Along comes the redoubtable Wendy McElroy with an answer.  It is “forced distribution of ‘privileges’ across society with an emphasis on providing wealth and opportunity to classes of people who are considered to be disadvantaged.”  It matters not whether a particular set of circumstances is the result of voluntary interactions.  Individuals who are female, have dark skin, low income, etc. qualify automatically as victims.  Examples of redress include affirmative action and progressive taxation.

Enough from me.  Please go read Wendy’s post.

What’s wrong with migrating?

This is a response to Irfan Khawaja over at the Policy of Truth blog.

I am of Jewish descent. I am not a JewI was baptized a Catholic as a baby and have no plan to convert in the foreseeable future. I am nonetheless of Jewish descent. My paternal grandfather is a rabbi and my cousins from that side of the family are Jews.

My family patriarch migrated from Germany to Mexico during the turn of the 20th century. He migrated long before the Holocaust, but I wouldn’t be surprised if he was motivated to migrate to escape prosecution in Europe.

I also have slaves in my family tree. My great grand mother (Or was it great great? I forget.) was a black Cuban and my parents thought I might be born with dark skin. Blacks, for those who are keeping score at home, are not native to Cuba. Slavery in Cuba did not end till 1886. My great grandmother migrated to Mexico to escape prosecution in Cuba.

I myself migrated to the United States at the age of two. I might have been born in Mexico, but I was a libertario at birth. I loved Mexican food but that was not sufficient reason to stay in a country with such a poor conception of personal liberty. So I kissed my mother good bye, packed my bags, and crossed the border. I ended up settling down in Los Angeles, where I could have Mexican food and liberty.

What I am getting at here is that there is nothing wrong with migrating.

Had I stayed in Mexico I would likely be dead now. If a cartel member asked me to pay protection tax I would have refused and instead given him a speech on why we should legalize drugs. My town of birth, Morelia, is one of the capitals of the drug trade so you can imagine how long I would have lasted.

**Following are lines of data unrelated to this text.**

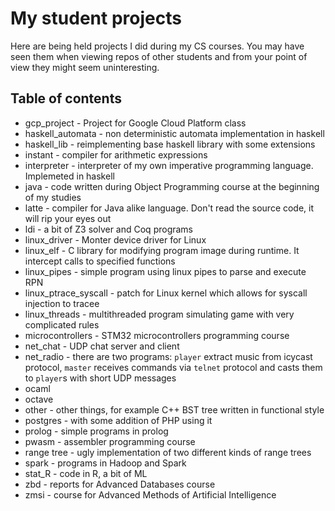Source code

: # My student projects
Here are being held projects I did during my CS courses. You may have
seen them when viewing repos of other students and from your point of
view they might seem uninteresting.

## Table of contents

* gcp_project - Project for Google Cloud Platform class
* haskell_automata - non deterministic automata implementation in haskell
* haskell_lib - reimplementing base haskell library with some extensions
* instant - compiler for arithmetic expressions
* interpreter - interpreter of my own imperative programming language. Implemeted in haskell
* java - code written during Object Programming course at the beginning of my studies
* latte - compiler for Java alike language. Don't read the source code, it will rip your eyes out
* ldi - a bit of Z3 solver and Coq programs
* linux_driver - Monter device driver for Linux
* linux_elf - C library for modifying program image during runtime. It intercept calls to specified functions
* linux_pipes - simple program using linux pipes to parse and execute RPN
* linux_ptrace_syscall - patch for Linux kernel which allows for syscall injection to tracee
* linux_threads - multithreaded program simulating game with very complicated rules
* microcontrollers - STM32 microcontrollers programming course
* net_chat - UDP chat server and client
* net_radio - there are two programs: `player` extract music from icycast protocol, `master` receives commands via `telnet` protocol and casts them to `player`s with short UDP messages
* ocaml
* octave
* other - other things, for example C++ BST tree written in functional style
* postgres - with some addition of PHP using it
* prolog - simple programs in prolog
* pwasm - assembler programming course
* range tree - ugly implementation of two different kinds of range trees
* spark - programs in Hadoop and Spark
* stat_R - code in R, a bit of ML
* zbd - reports for Advanced Databases course
* zmsi - course for Advanced Methods of Artificial Intelligence
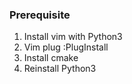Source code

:### Prerequisite

1. Install vim with Python3
1. Vim plug :PlugInstall
1. Install cmake 
1. Reinstall Python3
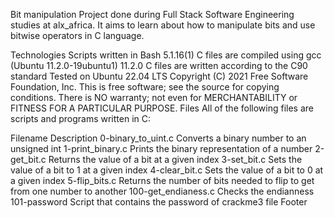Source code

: Bit manipulation
Project done during Full Stack Software Engineering studies at alx_africa. It aims to learn about how to manipulate bits and use bitwise operators in C language.

Technologies
Scripts written in Bash 5.1.16(1)
C files are compiled using gcc (Ubuntu 11.2.0-19ubuntu1) 11.2.0
C files are written according to the C90 standard
Tested on Ubuntu 22.04 LTS Copyright (C) 2021 Free Software Foundation, Inc. This is free software; see the source for copying conditions. There is NO warranty; not even for MERCHANTABILITY or FITNESS FOR A PARTICULAR PURPOSE.
Files
All of the following files are scripts and programs written in C:

Filename	Description
0-binary_to_uint.c	Converts a binary number to an unsigned int
1-print_binary.c	Prints the binary representation of a number
2-get_bit.c	Returns the value of a bit at a given index
3-set_bit.c	Sets the value of a bit to 1 at a given index
4-clear_bit.c	Sets the value of a bit to 0 at a given index
5-flip_bits.c	Returns the number of bits needed to flip to get from one number to another
100-get_endianess.c	Checks the endianness
101-password	Script that contains the password of crackme3 file
Footer
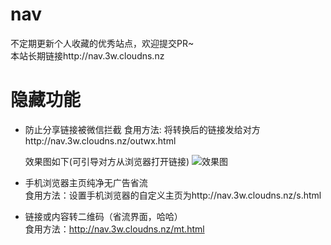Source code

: # nav
不定期更新个人收藏的优秀站点，欢迎提交PR~  
本站长期链接http://nav.3w.cloudns.nz

# 隐藏功能
* 防止分享链接被微信拦截
  食用方法: 将转换后的链接发给对方http://nav.3w.cloudns.nz/outwx.html
  
  效果图如下(可引导对方从浏览器打开链接)
  ![效果图](https://i.bmp.ovh/imgs/2022/07/15/e036f1d48016fc7f.jpg)
    
* 手机浏览器主页纯净无广告省流  
  食用方法：设置手机浏览器的自定义主页为http://nav.3w.cloudns.nz/s.html  
* 链接或内容转二维码（省流界面，哈哈）  
  食用方法：http://nav.3w.cloudns.nz/mt.html
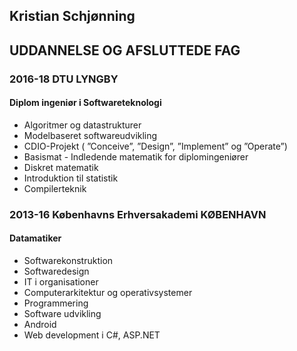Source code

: ## Kristian Schjønning

## UDDANNELSE OG AFSLUTTEDE FAG

### 2016-18 DTU LYNGBY 
#### Diplom ingeniør i Softwareteknologi

 * Algoritmer og datastrukturer
 * Modelbaseret softwareudvikling
 * CDIO-Projekt ( ”Conceive”, ”Design”, ”Implement” og ”Operate”)
 * Basismat - Indledende matematik for diplomingeniører
 * Diskret matematik
 * Introduktion til statistik
 * Compilerteknik

### 2013-16 Københavns Erhversakademi KØBENHAVN 
#### Datamatiker

 * Softwarekonstruktion
 * Softwaredesign
 * IT i organisationer
* Computerarkitektur og operativsystemer
* Programmering   
 * Software udvikling
 * Android
 * Web development i C#, ASP.NET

Had my great grandmother stayed in Cuba she would have to live with left over discrimination against slaves and their descendants. Worse still her descendants would be living in Castro’s Cuba!

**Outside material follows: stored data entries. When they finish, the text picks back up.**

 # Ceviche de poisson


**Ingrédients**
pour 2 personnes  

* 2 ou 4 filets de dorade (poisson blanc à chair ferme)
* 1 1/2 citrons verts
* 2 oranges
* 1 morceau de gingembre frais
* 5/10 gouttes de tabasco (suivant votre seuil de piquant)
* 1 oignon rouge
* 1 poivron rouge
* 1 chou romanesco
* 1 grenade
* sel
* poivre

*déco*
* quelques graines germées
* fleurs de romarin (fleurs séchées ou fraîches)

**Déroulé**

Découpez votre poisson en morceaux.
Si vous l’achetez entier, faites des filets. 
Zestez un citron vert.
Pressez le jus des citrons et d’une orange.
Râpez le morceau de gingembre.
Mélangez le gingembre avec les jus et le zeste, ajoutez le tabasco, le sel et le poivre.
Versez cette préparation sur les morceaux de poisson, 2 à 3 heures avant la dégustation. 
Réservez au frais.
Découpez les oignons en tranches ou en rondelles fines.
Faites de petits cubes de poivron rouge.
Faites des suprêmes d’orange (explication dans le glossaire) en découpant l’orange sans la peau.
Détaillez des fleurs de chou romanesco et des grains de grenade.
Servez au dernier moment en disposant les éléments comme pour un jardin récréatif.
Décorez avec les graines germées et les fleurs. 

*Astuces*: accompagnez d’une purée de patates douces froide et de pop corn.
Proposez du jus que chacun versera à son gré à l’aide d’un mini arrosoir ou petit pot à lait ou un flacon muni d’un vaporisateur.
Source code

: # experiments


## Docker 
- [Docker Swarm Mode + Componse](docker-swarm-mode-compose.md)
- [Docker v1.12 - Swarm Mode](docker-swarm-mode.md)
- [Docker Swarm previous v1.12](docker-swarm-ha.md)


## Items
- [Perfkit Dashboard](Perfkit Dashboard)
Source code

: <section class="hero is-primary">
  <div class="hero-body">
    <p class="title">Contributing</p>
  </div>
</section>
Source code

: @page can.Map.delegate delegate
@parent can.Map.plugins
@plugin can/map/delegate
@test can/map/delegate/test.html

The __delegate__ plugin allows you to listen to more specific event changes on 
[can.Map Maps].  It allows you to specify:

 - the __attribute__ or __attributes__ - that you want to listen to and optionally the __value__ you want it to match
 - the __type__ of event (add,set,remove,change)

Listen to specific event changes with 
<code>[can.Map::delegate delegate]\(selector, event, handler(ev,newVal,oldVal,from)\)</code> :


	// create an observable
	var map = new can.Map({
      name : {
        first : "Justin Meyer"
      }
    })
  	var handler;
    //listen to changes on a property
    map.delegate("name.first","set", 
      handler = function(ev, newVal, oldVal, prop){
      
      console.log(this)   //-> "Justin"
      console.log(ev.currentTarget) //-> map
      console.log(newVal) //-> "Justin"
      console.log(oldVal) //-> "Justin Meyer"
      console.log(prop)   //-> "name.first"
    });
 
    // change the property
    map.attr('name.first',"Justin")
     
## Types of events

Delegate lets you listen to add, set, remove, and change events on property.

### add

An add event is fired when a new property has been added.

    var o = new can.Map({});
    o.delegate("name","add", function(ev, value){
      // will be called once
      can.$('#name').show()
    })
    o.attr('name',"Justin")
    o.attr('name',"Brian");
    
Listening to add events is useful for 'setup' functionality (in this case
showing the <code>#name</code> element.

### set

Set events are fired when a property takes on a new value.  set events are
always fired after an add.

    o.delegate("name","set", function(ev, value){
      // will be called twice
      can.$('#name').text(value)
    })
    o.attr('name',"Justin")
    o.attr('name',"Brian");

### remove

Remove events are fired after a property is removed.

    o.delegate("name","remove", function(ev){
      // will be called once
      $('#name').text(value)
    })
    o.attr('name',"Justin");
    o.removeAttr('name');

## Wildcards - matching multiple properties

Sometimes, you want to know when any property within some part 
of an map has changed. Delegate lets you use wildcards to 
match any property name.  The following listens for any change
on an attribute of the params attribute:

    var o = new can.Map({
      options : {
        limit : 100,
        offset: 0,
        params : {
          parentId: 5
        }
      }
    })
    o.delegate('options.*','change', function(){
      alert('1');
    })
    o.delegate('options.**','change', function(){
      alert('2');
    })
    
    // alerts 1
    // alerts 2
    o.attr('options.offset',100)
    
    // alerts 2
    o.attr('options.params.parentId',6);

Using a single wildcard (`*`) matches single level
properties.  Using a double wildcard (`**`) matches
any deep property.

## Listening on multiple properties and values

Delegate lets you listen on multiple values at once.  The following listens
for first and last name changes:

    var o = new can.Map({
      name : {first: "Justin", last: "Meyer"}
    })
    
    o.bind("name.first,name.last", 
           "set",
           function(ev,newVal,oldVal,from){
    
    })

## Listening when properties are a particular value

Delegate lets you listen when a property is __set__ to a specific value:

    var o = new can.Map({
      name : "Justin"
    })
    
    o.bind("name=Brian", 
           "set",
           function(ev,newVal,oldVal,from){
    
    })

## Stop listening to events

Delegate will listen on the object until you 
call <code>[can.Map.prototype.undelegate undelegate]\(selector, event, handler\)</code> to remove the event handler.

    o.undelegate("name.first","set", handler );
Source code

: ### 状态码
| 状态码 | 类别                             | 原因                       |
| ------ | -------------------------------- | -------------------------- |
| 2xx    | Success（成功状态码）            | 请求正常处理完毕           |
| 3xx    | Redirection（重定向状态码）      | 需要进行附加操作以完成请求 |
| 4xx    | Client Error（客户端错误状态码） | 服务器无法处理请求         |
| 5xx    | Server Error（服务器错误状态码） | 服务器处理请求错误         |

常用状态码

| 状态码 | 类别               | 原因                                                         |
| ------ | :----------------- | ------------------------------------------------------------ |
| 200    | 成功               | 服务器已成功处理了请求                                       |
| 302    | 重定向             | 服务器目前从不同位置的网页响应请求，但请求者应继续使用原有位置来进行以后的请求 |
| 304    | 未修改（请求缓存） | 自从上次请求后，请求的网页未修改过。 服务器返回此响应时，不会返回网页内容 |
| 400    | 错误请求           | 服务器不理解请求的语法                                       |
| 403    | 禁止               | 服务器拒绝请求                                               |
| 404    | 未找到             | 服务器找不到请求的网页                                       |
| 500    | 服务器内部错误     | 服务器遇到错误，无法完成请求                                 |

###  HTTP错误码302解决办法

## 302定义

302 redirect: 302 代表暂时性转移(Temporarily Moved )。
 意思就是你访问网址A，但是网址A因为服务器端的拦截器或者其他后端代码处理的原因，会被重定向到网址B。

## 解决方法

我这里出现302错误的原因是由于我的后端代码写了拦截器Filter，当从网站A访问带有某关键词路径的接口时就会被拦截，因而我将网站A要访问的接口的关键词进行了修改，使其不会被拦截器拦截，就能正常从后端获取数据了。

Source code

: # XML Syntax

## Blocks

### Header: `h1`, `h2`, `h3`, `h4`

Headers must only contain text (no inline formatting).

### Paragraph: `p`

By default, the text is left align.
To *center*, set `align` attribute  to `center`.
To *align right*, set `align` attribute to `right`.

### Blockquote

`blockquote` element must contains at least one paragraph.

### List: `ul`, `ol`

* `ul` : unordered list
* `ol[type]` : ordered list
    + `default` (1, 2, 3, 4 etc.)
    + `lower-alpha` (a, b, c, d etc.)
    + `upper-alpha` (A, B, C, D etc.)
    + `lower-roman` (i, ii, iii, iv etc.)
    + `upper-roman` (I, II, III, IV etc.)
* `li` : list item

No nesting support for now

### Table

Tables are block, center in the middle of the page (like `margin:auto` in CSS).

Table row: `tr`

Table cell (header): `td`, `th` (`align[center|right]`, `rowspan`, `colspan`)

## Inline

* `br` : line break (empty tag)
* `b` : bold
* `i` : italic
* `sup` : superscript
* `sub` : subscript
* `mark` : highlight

My family patriarch might have survived the Holocaust if he had stayed in Europe. Or he might have been baked.

I agree with Irfan Khawaja that one should be assured of their personal safety and liberty regardless of any incidents of birth. I also agree with him that Benjamin Netanyahu, current Israeli Prime Minister, is wrong to urge European Jews to migrate to Israel. Israel is hardly a safer country for Jews than Europe.

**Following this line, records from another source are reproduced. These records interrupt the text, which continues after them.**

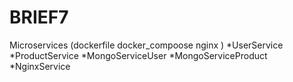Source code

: # BRIEF7
Microservices (dockerfile docker_compoose  nginx )
*UserService
*ProductService
*MongoServiceUser
*MongoServiceProduct
*NginxService
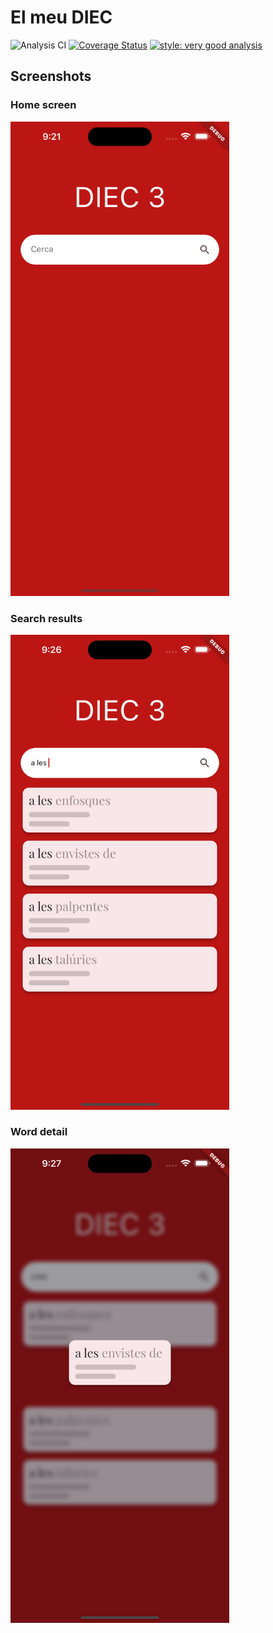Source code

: # El meu DIEC

![Analysis CI](https://github.com/albertms10/el_meu_diec/workflows/Analysis%20CI/badge.svg)
[![Coverage Status](https://coveralls.io/repos/github/albertms10/el_meu_diec/badge.svg?branch=main)](https://coveralls.io/github/albertms10/el_meu_diec?branch=main)
[![style: very good analysis](https://img.shields.io/badge/style-very_good_analysis-B22C89.svg)](https://pub.dev/packages/very_good_analysis)

## Screenshots

### Home screen

<img src="docs/images/0.1.0/Home screen.png" alt="Home screen" width="350" />

### Search results

<img src="docs/images/0.1.0/Search results.png" alt="Search results" width="350" />

### Word detail

<img src="docs/images/0.1.0/Word detail.png" alt="Word detail" width="350" />
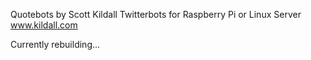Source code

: Quotebots by Scott Kildall
Twitterbots for Raspberry Pi or Linux Server
www.kildall.com

Currently rebuilding...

Where I disagree is that I see nothing with migrating or urging others to migrate in pursuit of safety or liberty. There are times when one should hold strong and defend themselves. There are also times when one should realize that your neighbors are bigots and they won’t stop being bigots during your lifetime. If you can improve your quality of life by migrating, why not do so?

For any European Jews who might be reading this: forget about Israel and come to the United States! Specifically come over to my hometown, the San Fernando Valley.  The San Fernando Valley is a lovely community within Los Angeles. The original Karate Kid series, and countless other films, take place in the Valley. The film industry is actually located in the Valley, not Los Angeles itself. Best of all, the valley is filled with Jews. My undergraduate university, Cal State Northridge, has one of the largest concentration of Jews in America. Did I mention that there is plenty of Mexican food to go around?

I’ll be honest, there are some drawbacks to the valley. We are ruled over by the incompetent authorities in Los Angeles city hall and attempts to form our own city have been thwarted over the years. Real estate prices are also high. Despite this though I love the valley and welcome others to migrate there if their current home is undesirable.